→ **Exercise details**
Please tally the lines in the data below that include the string "season", and reply with only the total.

Materials provided: Begin

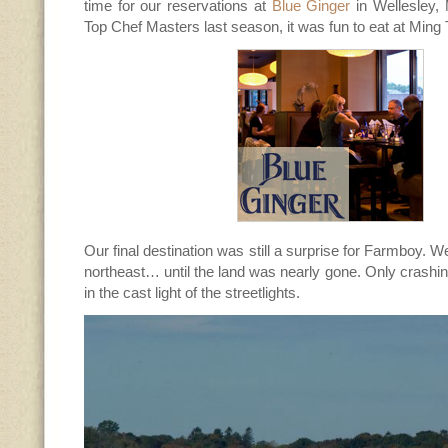
time for our reservations at
Blue Ginger
in Wellesley,
Top Chef Masters last season, it was fun to eat at Ming T
Our final destination was still a surprise for Farmboy. 
northeast… until the land was nearly gone. Only crashi
in the cast light of the streetlights.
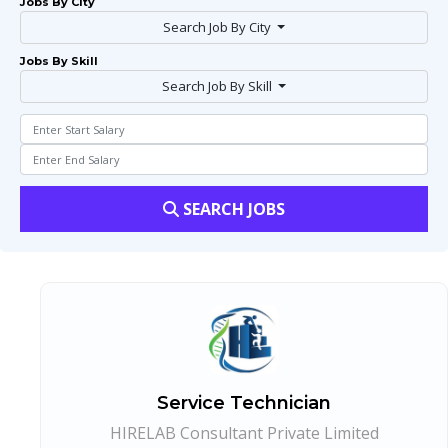
Jobs By City
Search Job By City
Jobs By Skill
Search Job By Skill
SEARCH JOBS
Service Technician
HIRELAB Consultant Private Limited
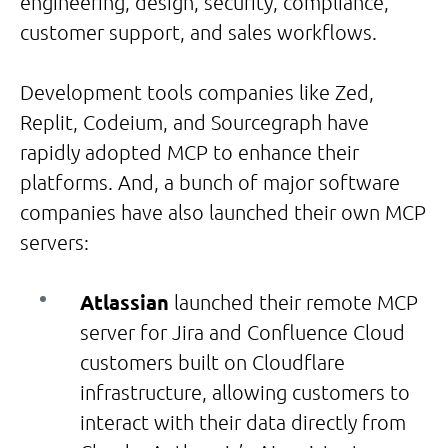
engineering, design, security, compliance,
customer support, and sales workflows.
Development tools companies like Zed,
Replit, Codeium, and Sourcegraph have
rapidly adopted MCP to enhance their
platforms. And, a bunch of major software
companies have also launched their own MCP
servers:
Atlassian
launched their remote MCP
server for Jira and Confluence Cloud
customers built on Cloudflare
infrastructure, allowing customers to
interact with their data directly from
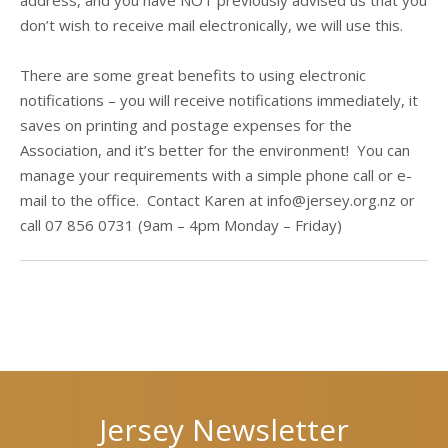
address, and you have NOT previously advised us that you
don’t wish to receive mail electronically, we will use this.
There are some great benefits to using electronic
notifications – you will receive notifications immediately, it
saves on printing and postage expenses for the
Association, and it’s better for the environment! You can
manage your requirements with a simple phone call or e-
mail to the office. Contact Karen at info@jersey.org.nz or
call 07 856 0731 (9am – 4pm Monday – Friday)
Next
Previous
post
post
Jersey Newsletter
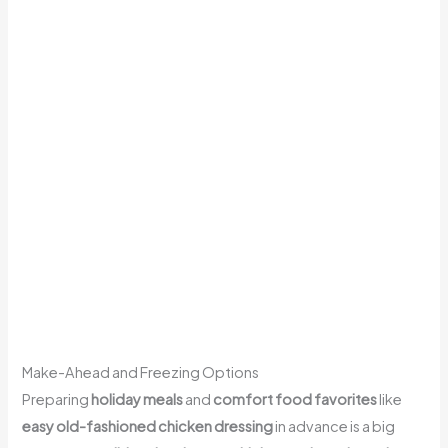
Make-Ahead and Freezing Options
Preparing
holiday meals
and
comfort food favorites
like
easy old-fashioned chicken dressing
in advance is a big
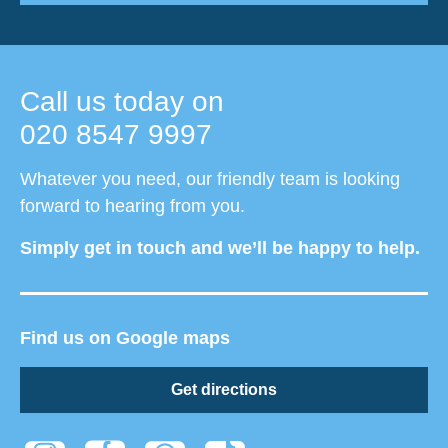
Call us today on
020 8547 9997
Whatever you need, our friendly team is looking
forward to hearing from you.
Simply get in touch and we’ll be happy to help.
Find us on Google maps
Get directions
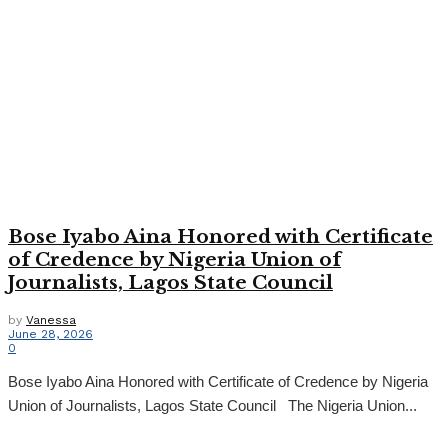
Bose Iyabo Aina Honored with Certificate
of Credence by Nigeria Union of
Journalists, Lagos State Council
by
Vanessa
June 28, 2026
0
Bose Iyabo Aina Honored with Certificate of Credence by Nigeria
Union of Journalists, Lagos State Council The Nigeria Union...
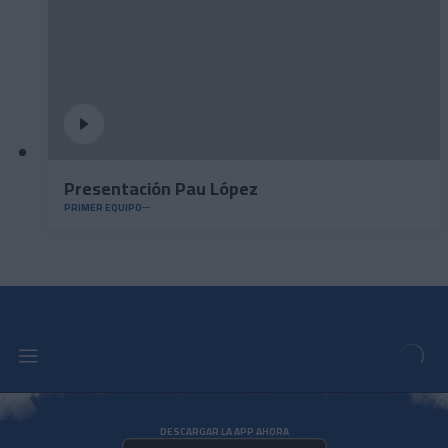
Presentación Pau López
PRIMER EQUIPO
DESCARGAR LA APP AHORA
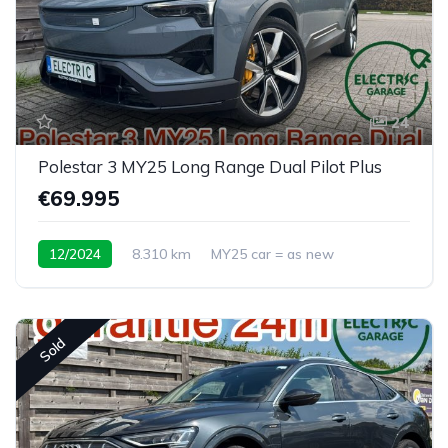
24
Polestar 3 MY25 Long Range Dual Pilot Plus
€69.995
12/2024
8.310 km
MY25 car = as new
Sold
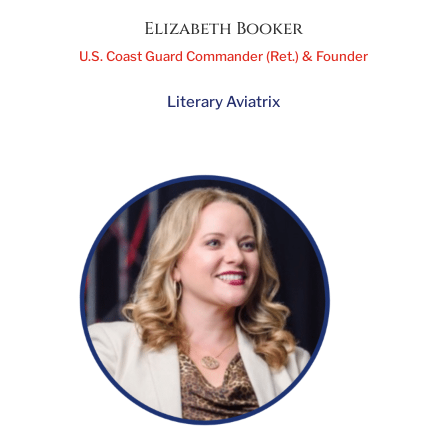
Elizabeth Booker
U.S. Coast Guard Commander (Ret.) & Founder
Literary Aviatrix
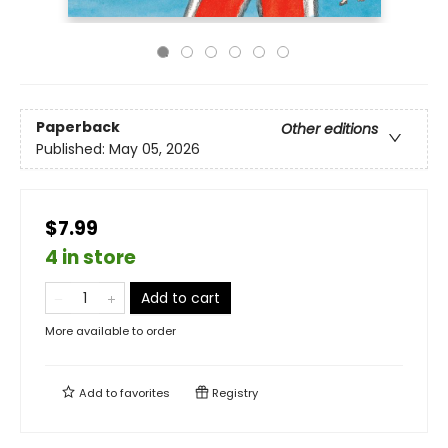
Paperback
Other editions
Published:
May 05, 2026
$7.99
4 in store
Add to cart
More available to order
Add to
favorites
Registry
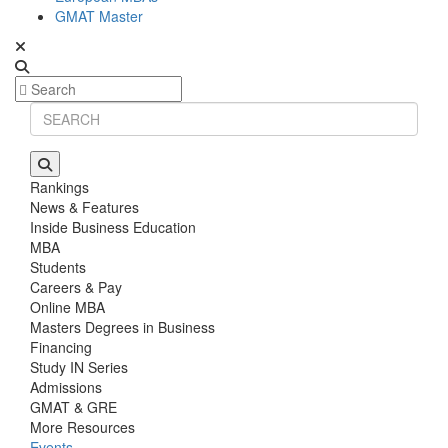
GMAT Master
Rankings
News & Features
Inside Business Education
MBA
Students
Careers & Pay
Online MBA
Masters Degrees in Business
Financing
Study IN Series
Admissions
GMAT & GRE
More Resources
Events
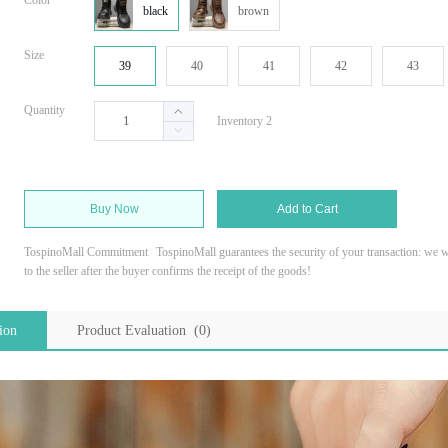
Color
black
brown
Size
39
40
41
42
43
Quantity
Inventory 2
Buy Now
Add to Cart
TospinoMall Commitment
TospinoMall guarantees the security of your transaction: we wi
to the seller after the buyer confirms the receipt of the goods!
ion
Product Evaluation (0)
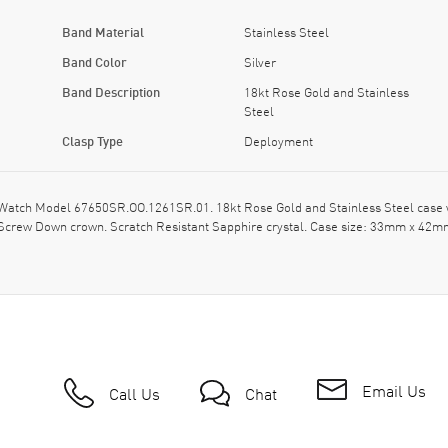
Band Material
Stainless Steel
Band Color
Silver
Band Description
18kt Rose Gold and Stainless
Steel
Clasp Type
Deployment
atch Model 67650SR.OO.1261SR.01. 18kt Rose Gold and Stainless Steel case w
. Screw Down crown. Scratch Resistant Sapphire crystal. Case size: 33mm x 42m
Email Us
Call Us
Chat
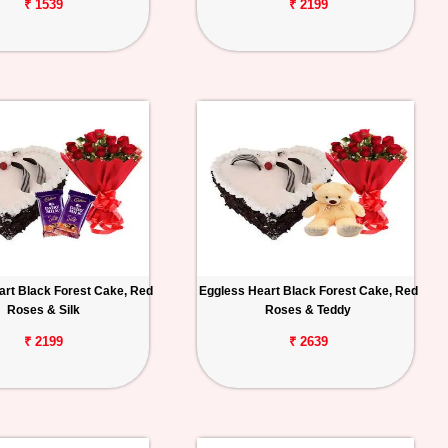
₹ 1539
₹ 2199
art Black Forest Cake, Red
Eggless Heart Black Forest Cake, Red
Roses & Silk
Roses & Teddy
₹ 2199
₹ 2639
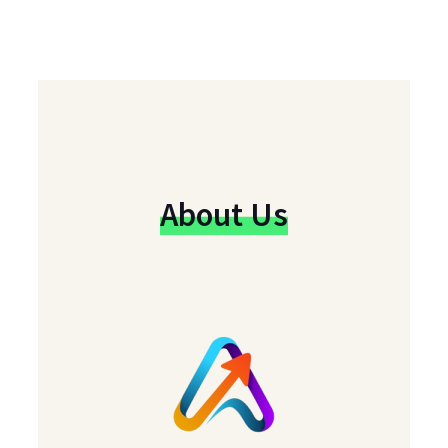
About Us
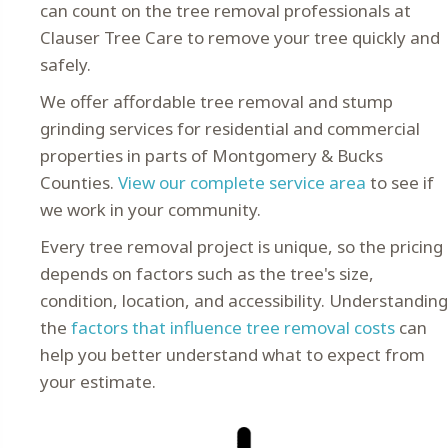
can count on the tree removal professionals at
Clauser Tree Care to remove your tree quickly and
safely.
We offer affordable tree removal and stump
grinding services for residential and commercial
properties in parts of Montgomery & Bucks
Counties.
View our complete service area
to see if
we work in your community.
Every tree removal project is unique, so the pricing
depends on factors such as the tree's size,
condition, location, and accessibility. Understanding
the
factors that influence tree removal costs
can
help you better understand what to expect from
your estimate.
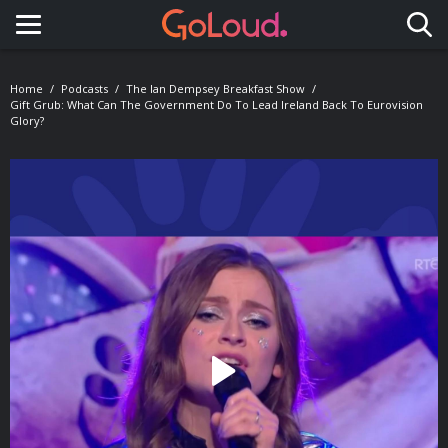
Toggle navigation
Home
Podcasts
The Ian Dempsey Breakfast Show
Gift Grub: What Can The Government Do To Lead Ireland Back To Eurovision
Glory?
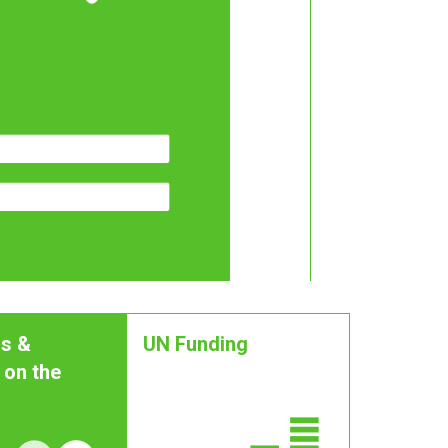
s &
UN Funding
 on the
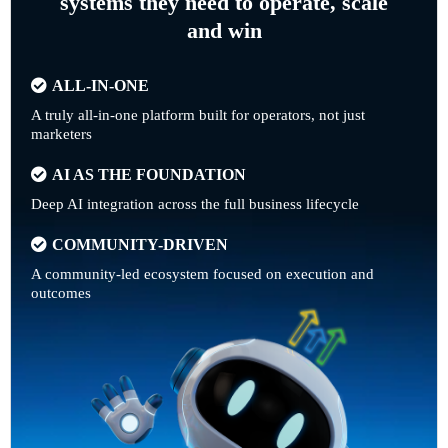
systems they need to operate, scale
and win
ALL-IN-ONE
A truly all-in-one platform built for operators, not just
marketers
AI AS THE FOUNDATION
Deep AI integration across the full business lifecycle
COMMUNITY-DRIVEN
A community-led ecosystem focused on execution and
outcomes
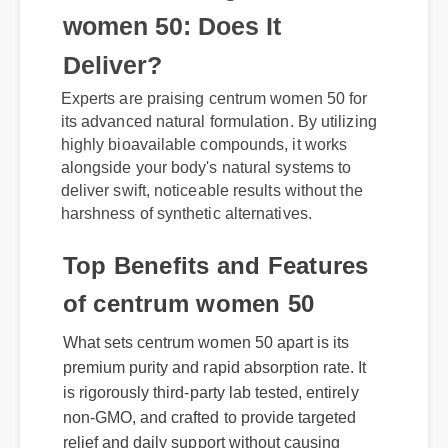
women 50: Does It
Deliver?
Experts are praising centrum women 50 for
its advanced natural formulation. By utilizing
highly bioavailable compounds, it works
alongside your body's natural systems to
deliver swift, noticeable results without the
harshness of synthetic alternatives.
Top Benefits and Features
of centrum women 50
What sets centrum women 50 apart is its
premium purity and rapid absorption rate. It
is rigorously third-party lab tested, entirely
non-GMO, and crafted to provide targeted
relief and daily support without causing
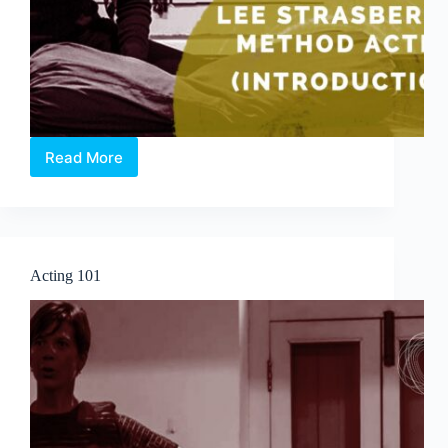
Read More
Lee
Strasberg’s
Method
Acting
(Introduction)
Acting 101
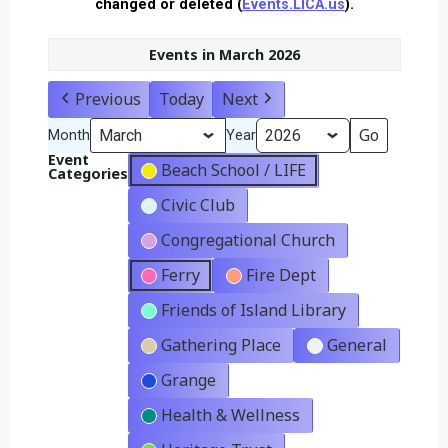
changed or deleted (
Events.LICA.us
).
Events in March 2026
Previous
Today
Next
Month
Year
Event
Beach School / LIFE
Categories
Civic Club
Congregational Church
Ferry
Fire Dept
Friends of Island Library
Gathering Place
General
Grange
Health & Wellness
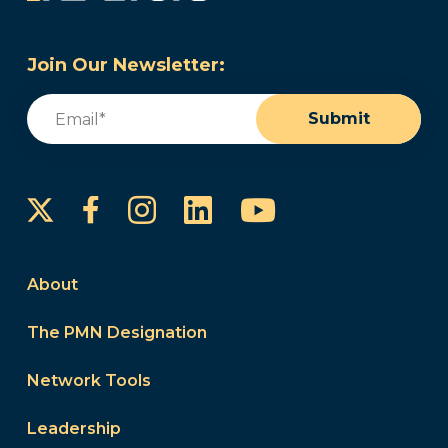
Join Our Newsletter:
Email
(Required)
Submit
Instagram
LinkedIn
YouTube
Facebook
About
The PMN Designation
Network Tools
Leadership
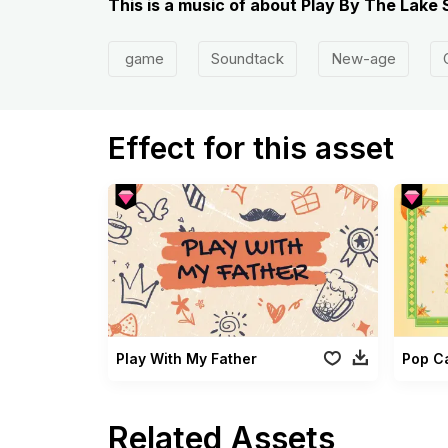
This is a music of about Play By The Lak
game
Soundtack
New-age
Effect for this asset
Play With My Father
Pop C
Related Assets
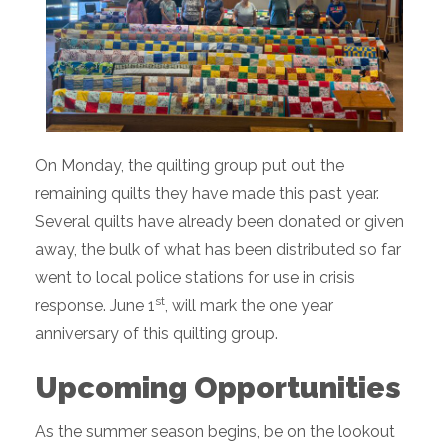
On Monday, the quilting group put out the
remaining quilts they have made this past year.
Several quilts have already been donated or given
away, the bulk of what has been distributed so far
went to local police stations for use in crisis
st
response. June 1
, will mark the one year
anniversary of this quilting group.
Upcoming Opportunities
As the summer season begins, be on the lookout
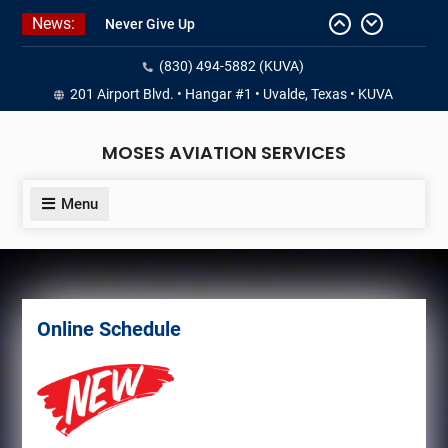
Skip
News:
Never Give Up
to
Yes, I’m a Pilot!
content
(830) 494-5882 (KUVA)
Juan Solo
18 and FREE (from the earth)
201 Airport Blvd. • Hangar #1 • Uvalde, Texas • KUVA
LIST YOUR AIRCRAFT
MOSES AVIATION SERVICES
Menu
Online Schedule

Materials provided: End

→ **Answer section**
2